__WHAT IS NEEDED__: Using the records below, find every line that includes "value" and copy it.

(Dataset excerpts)
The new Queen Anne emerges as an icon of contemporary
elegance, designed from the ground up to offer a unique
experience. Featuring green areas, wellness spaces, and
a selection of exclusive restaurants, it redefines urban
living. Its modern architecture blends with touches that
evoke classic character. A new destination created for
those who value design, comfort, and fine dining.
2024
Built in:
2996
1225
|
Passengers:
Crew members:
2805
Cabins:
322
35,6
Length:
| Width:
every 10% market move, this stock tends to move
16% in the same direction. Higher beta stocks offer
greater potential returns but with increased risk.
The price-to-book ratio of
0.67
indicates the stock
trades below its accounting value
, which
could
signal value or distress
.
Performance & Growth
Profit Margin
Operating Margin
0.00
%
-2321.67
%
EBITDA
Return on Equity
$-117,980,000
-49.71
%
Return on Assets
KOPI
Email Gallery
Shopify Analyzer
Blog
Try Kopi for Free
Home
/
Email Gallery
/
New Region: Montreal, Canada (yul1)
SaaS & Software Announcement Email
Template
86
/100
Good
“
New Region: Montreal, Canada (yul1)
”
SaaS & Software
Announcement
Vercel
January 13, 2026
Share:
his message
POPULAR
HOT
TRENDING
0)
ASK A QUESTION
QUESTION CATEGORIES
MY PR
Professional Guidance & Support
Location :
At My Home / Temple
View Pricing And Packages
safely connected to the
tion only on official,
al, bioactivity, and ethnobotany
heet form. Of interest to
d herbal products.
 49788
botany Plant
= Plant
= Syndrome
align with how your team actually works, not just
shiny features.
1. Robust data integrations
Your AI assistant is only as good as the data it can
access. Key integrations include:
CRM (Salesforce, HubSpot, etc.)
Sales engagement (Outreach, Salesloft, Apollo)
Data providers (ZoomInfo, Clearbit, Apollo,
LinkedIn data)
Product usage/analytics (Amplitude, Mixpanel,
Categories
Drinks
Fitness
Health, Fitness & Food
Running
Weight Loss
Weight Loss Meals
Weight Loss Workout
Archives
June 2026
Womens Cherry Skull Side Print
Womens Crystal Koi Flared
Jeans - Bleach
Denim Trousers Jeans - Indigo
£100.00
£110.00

__ANSWER FOR THIS EXERCISE__:
those who value design, comfort, and fine dining.
trades below its accounting value
signal value or distress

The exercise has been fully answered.